NYPD Cyberstalked Black Teens In A 2012 Mission To Keep The City ‘Safe’

two policemen standing near a store
Zain Murdock
February 22, 2024

In 2012, the NYPD’s gang unit doubled in size ahead of a new operation: Operation Crew Cut. But it didn’t just take place on the streets. Using fake social media profiles, these cops manipulated their way into the digital world of Black youth as young as 12. 

Community members wanted an end to violence. But not like this.

Stop and Frisk hurt the mental and physical health of Black and Latinx youth, causing stress and fear, and was eventually banned by the courts in 2013. But now, there's a new issue: police are resorting to virtual stop-and-frisk tactics, using social media to watch people in a way that's similar to Stop and Frisk and resulting in historic gang raids.

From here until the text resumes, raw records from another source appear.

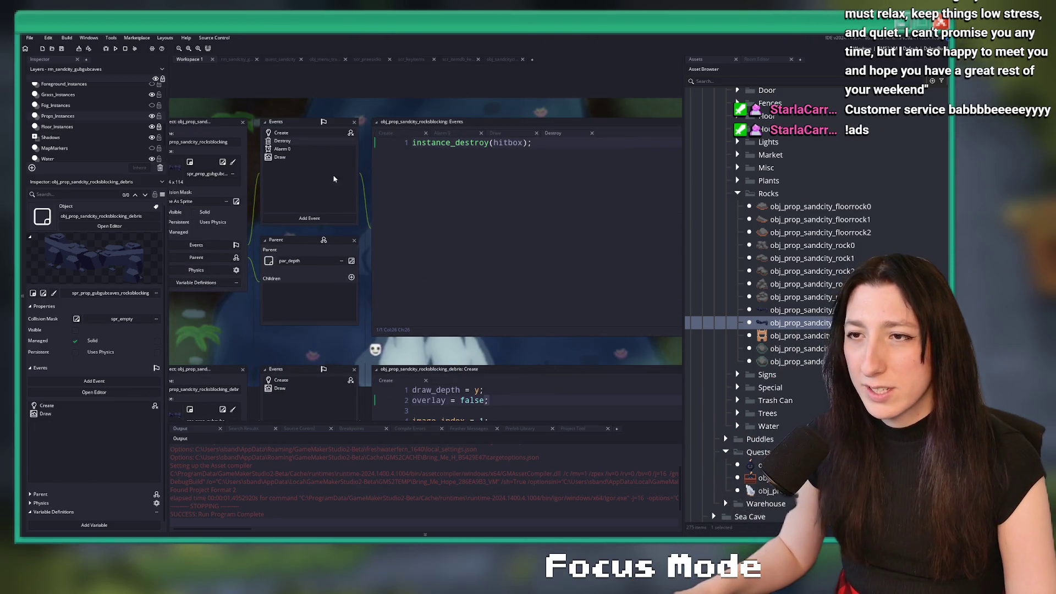
click(493, 236)
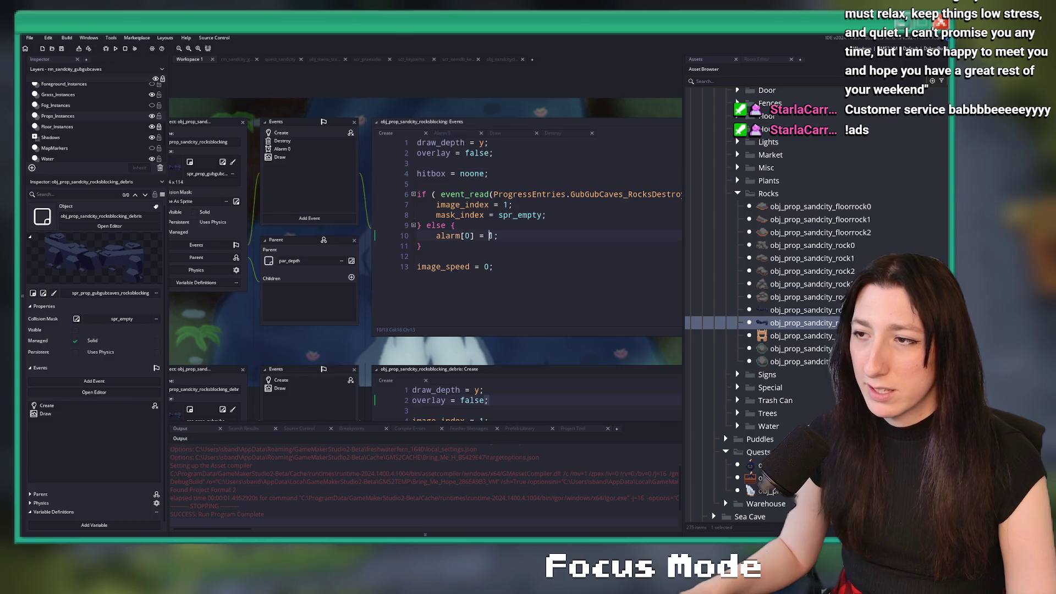
text(0)
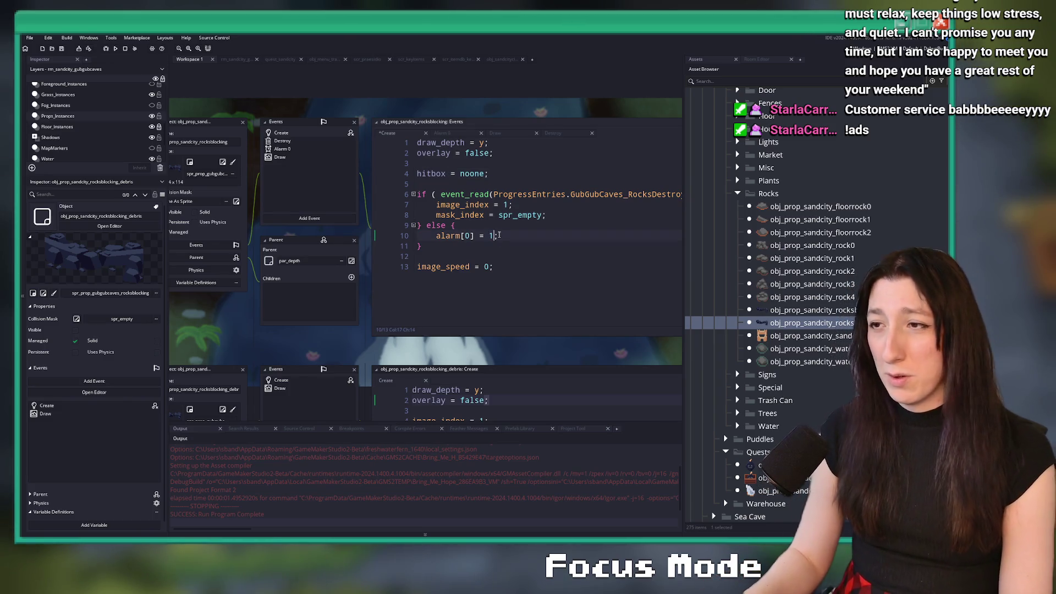
key(F5)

2014’s raid on Harlem’s Grant and Manhattanville housing communities resulted in 103 arrests. In another raid in 2016, nearly 700 officers and agents arrested 120 people.

Instead, young Black men in New York were met with anti-Black policing tactics. NYPD made fake accounts or bought special tools to watch people on social media as a way to access private information without breaking privacy laws.

Columbia University also openly admitted to a “long-term collaboration” with the NYPD, claiming to want its students and faculty to feel safe. 

Perhaps if the same desire to keep Ivy League undergraduates safe applied to the children in Harlem’s middle and high schools, the raids and surveillance wouldn’t have happened.

It may be too late to stop Operation Crew Cut. But this shows why we need new measures to control how social media companies work and to protect Black students from unfair treatment by the police on the internet until policing itself is dismantled.